[WORK REQUIRED] Every line containing the string "loop" is to be copied from the records.

Transcribed page contents
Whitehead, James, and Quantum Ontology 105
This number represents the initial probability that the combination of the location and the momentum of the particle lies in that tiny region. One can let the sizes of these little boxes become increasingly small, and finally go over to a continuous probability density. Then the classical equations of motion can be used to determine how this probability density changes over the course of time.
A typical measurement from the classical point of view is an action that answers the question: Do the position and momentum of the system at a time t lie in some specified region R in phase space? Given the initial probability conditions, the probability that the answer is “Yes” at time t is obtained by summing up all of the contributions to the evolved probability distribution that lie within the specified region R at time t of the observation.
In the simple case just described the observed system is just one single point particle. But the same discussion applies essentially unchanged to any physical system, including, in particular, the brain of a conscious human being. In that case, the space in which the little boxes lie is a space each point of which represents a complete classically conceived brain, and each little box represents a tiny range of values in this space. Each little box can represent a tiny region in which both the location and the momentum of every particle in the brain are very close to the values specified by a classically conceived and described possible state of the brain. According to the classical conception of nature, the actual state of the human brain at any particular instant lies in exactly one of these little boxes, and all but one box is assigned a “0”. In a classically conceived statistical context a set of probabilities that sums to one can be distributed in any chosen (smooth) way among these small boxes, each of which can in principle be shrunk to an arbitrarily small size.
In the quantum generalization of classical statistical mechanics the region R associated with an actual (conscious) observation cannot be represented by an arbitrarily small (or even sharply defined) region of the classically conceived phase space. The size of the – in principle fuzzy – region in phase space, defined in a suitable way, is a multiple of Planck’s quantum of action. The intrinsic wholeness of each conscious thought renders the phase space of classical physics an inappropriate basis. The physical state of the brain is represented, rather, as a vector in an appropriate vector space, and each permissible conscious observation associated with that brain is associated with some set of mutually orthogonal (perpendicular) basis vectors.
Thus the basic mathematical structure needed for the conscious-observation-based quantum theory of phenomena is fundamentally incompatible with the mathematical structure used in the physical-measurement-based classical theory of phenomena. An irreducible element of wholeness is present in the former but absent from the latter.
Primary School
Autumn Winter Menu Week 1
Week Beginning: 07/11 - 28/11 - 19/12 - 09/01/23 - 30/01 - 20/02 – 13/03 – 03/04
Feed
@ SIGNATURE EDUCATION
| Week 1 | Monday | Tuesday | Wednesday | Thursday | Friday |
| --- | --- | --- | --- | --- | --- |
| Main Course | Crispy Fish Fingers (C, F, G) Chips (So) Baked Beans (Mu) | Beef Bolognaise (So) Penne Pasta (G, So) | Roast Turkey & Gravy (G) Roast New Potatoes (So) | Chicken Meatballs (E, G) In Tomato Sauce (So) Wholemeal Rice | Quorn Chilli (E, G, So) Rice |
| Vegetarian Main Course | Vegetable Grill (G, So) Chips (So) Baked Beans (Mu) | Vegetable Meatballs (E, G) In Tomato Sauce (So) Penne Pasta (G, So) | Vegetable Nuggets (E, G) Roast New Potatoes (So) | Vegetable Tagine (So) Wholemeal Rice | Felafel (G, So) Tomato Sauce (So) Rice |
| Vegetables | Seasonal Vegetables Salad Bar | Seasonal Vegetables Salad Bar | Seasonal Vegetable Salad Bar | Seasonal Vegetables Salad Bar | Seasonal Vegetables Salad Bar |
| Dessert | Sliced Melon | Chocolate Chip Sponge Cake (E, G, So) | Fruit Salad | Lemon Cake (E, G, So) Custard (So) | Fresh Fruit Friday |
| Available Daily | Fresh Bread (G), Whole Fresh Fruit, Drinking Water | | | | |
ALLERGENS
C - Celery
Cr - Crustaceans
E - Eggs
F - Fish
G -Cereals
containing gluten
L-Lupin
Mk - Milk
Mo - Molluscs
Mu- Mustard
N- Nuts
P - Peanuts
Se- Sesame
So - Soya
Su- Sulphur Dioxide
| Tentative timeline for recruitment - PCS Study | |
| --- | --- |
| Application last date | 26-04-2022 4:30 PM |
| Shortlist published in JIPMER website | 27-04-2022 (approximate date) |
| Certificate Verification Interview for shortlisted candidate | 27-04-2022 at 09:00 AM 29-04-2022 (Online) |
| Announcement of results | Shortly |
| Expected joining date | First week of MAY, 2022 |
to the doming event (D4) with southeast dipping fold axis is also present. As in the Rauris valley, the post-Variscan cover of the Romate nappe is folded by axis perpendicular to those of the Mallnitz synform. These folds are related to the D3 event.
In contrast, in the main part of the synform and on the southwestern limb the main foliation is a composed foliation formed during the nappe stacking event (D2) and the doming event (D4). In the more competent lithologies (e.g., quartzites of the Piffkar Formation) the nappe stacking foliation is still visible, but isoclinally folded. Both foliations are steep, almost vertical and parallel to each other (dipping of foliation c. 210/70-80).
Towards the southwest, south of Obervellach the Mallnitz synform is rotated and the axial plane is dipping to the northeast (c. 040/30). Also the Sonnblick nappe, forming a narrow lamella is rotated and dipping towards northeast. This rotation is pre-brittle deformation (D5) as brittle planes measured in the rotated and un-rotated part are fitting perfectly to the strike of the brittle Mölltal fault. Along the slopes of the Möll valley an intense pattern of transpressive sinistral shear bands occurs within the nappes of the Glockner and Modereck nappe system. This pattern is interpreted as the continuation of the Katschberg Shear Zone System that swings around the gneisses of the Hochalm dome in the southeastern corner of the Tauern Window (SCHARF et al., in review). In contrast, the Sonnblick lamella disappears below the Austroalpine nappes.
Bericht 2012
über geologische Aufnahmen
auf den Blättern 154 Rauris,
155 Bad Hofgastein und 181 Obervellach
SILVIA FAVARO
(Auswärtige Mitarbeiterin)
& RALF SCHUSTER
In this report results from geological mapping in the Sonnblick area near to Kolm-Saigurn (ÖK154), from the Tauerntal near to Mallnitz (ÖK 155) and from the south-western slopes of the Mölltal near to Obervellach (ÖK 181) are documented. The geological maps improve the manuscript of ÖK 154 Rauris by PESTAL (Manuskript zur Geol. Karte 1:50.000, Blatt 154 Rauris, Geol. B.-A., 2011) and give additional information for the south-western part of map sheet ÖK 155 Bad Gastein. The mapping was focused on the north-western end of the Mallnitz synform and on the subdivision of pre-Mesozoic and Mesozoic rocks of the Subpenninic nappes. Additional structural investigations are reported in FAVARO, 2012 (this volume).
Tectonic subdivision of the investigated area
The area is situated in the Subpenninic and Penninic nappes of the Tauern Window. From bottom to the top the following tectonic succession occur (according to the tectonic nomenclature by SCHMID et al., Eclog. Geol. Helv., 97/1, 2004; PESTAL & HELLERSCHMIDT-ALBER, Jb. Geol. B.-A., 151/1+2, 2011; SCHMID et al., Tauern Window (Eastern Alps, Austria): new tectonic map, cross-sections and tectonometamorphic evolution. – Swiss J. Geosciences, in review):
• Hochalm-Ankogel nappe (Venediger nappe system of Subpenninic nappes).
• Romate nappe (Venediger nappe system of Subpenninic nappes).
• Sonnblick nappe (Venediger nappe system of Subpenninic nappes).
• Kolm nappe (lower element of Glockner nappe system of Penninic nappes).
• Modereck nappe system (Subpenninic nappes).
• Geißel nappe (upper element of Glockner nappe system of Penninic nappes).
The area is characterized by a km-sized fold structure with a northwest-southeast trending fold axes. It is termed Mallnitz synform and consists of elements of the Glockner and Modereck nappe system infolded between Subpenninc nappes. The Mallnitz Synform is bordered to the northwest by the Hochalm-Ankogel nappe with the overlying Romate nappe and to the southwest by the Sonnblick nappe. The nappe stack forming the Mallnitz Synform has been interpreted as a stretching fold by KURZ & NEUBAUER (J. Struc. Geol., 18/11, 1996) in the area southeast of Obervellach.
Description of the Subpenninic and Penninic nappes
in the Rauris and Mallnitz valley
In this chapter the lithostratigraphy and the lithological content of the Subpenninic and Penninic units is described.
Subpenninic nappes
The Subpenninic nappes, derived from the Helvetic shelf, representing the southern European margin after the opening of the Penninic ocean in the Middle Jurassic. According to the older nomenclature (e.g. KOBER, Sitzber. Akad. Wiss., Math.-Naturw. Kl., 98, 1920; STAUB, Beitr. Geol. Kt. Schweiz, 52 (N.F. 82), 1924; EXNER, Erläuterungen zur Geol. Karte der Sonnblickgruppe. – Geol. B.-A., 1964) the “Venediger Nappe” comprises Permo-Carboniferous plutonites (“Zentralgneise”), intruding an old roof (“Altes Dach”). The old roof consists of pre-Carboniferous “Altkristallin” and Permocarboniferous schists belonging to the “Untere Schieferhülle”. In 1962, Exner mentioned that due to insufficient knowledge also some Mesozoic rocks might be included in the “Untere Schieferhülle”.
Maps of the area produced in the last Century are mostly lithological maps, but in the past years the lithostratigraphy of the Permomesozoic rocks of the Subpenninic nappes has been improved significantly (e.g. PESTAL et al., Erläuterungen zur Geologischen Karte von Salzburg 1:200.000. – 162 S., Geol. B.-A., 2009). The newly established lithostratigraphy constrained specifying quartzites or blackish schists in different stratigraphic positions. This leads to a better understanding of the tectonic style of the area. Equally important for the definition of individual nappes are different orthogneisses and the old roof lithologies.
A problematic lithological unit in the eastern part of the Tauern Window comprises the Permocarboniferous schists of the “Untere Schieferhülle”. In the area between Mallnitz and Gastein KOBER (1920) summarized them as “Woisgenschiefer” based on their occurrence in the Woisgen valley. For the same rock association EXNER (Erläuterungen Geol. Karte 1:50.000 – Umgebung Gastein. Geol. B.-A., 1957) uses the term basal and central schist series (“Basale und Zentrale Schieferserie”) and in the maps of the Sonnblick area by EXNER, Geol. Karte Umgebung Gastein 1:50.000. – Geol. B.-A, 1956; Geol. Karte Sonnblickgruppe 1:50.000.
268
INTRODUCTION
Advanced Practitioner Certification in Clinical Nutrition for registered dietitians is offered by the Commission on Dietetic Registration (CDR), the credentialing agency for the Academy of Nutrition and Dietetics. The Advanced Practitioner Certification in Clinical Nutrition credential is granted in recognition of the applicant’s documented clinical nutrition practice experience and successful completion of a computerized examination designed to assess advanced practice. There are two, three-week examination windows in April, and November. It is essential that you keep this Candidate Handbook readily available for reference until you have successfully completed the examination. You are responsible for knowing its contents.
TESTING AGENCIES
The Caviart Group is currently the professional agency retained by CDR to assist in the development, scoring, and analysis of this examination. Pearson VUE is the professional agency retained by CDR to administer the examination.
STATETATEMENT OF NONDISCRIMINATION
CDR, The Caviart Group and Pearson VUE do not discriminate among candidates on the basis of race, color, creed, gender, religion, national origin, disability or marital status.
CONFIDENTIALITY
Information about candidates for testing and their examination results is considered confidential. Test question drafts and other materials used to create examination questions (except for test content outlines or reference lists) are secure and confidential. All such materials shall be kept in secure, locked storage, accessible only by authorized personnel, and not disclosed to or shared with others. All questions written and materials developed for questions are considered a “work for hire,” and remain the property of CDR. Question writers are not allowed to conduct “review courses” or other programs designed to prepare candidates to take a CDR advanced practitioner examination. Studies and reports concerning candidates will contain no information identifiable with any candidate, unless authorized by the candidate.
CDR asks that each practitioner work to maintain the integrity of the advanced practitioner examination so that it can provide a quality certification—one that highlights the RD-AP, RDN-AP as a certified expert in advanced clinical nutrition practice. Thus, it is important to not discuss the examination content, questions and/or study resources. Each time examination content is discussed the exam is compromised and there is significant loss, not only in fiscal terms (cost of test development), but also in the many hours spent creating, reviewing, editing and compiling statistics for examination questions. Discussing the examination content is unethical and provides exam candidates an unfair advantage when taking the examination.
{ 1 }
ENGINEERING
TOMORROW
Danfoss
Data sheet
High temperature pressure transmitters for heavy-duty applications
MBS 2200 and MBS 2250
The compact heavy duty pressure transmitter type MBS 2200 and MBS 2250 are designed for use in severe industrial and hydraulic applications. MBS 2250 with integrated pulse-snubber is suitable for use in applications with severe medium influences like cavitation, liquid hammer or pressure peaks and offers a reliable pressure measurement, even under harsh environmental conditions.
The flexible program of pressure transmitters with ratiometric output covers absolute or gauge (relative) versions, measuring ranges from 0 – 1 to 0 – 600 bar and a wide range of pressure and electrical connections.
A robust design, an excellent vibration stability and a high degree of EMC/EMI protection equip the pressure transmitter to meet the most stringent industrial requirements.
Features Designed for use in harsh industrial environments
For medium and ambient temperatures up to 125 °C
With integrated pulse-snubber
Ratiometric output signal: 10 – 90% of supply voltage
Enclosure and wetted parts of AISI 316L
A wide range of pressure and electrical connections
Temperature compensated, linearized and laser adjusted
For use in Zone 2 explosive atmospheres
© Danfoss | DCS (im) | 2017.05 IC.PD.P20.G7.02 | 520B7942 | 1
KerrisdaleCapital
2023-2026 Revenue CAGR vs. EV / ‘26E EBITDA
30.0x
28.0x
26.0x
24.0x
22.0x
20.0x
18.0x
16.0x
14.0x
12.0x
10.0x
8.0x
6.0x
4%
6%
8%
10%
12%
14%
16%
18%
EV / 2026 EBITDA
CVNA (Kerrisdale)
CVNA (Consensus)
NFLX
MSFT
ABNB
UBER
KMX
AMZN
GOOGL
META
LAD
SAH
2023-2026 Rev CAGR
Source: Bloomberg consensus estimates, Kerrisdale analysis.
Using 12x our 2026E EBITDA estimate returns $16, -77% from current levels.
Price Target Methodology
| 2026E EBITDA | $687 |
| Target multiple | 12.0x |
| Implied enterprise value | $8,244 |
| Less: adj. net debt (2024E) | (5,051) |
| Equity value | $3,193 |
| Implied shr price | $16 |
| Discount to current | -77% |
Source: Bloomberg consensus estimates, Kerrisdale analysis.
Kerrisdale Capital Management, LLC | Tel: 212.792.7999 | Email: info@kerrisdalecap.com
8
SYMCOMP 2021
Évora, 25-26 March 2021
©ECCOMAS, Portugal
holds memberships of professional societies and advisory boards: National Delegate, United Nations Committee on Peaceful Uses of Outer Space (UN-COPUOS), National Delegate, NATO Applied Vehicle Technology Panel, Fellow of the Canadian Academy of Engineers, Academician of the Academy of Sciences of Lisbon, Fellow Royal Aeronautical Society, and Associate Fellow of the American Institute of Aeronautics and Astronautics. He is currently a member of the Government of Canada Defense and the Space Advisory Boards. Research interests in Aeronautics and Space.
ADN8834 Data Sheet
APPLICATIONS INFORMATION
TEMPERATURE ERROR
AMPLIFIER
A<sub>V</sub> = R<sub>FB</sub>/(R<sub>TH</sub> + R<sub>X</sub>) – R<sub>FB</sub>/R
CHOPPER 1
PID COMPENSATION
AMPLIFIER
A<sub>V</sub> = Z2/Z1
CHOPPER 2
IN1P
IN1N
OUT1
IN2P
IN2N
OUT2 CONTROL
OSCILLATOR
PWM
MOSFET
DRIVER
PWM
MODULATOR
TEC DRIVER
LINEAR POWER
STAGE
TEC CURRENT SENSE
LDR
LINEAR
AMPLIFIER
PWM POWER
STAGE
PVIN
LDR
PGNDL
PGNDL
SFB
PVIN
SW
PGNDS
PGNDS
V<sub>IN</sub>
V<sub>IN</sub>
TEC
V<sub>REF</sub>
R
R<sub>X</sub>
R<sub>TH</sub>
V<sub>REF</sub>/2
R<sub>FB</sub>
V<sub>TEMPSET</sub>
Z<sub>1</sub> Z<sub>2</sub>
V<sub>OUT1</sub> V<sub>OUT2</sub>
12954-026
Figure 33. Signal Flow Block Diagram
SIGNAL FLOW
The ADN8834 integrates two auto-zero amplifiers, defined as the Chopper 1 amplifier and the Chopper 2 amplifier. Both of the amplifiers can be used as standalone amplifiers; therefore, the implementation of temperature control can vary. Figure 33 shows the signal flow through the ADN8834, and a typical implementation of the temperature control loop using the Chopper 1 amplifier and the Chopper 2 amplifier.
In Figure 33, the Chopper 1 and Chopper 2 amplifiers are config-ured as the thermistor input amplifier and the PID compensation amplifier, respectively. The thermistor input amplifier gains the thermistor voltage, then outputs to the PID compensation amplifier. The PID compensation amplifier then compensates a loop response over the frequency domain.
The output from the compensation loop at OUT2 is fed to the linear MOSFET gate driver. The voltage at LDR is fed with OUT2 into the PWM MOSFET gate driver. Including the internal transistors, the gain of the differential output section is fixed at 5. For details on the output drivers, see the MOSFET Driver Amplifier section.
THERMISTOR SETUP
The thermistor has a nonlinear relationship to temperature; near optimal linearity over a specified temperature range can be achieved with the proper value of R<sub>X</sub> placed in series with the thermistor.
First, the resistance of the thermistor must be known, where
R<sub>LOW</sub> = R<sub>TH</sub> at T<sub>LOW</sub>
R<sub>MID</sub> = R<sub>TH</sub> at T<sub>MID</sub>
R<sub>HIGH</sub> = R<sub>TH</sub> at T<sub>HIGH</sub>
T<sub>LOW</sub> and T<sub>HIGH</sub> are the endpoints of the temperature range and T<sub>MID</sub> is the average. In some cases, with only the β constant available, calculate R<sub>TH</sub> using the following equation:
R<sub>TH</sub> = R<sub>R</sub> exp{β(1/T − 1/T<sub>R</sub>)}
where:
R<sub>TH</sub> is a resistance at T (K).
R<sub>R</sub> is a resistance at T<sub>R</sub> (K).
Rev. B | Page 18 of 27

[RESULT OF THIS EXERCISE]
The ADN8834 integrates two auto-zero amplifiers, defined as the Chopper 1 amplifier and the Chopper 2 amplifier. Both of the amplifiers can be used as standalone amplifiers; therefore, the implementation of temperature control can vary. Figure 33 shows the signal flow through the ADN8834, and a typical implementation of the temperature control loop using the Chopper 1 amplifier and the Chopper 2 amplifier.
In Figure 33, the Chopper 1 and Chopper 2 amplifiers are config-ured as the thermistor input amplifier and the PID compensation amplifier, respectively. The thermistor input amplifier gains the thermistor voltage, then outputs to the PID compensation amplifier. The PID compensation amplifier then compensates a loop response over the frequency domain.
The output from the compensation loop at OUT2 is fed to the linear MOSFET gate driver. The voltage at LDR is fed with OUT2 into the PWM MOSFET gate driver. Including the internal transistors, the gain of the differential output section is fixed at 5. For details on the output drivers, see the MOSFET Driver Amplifier section.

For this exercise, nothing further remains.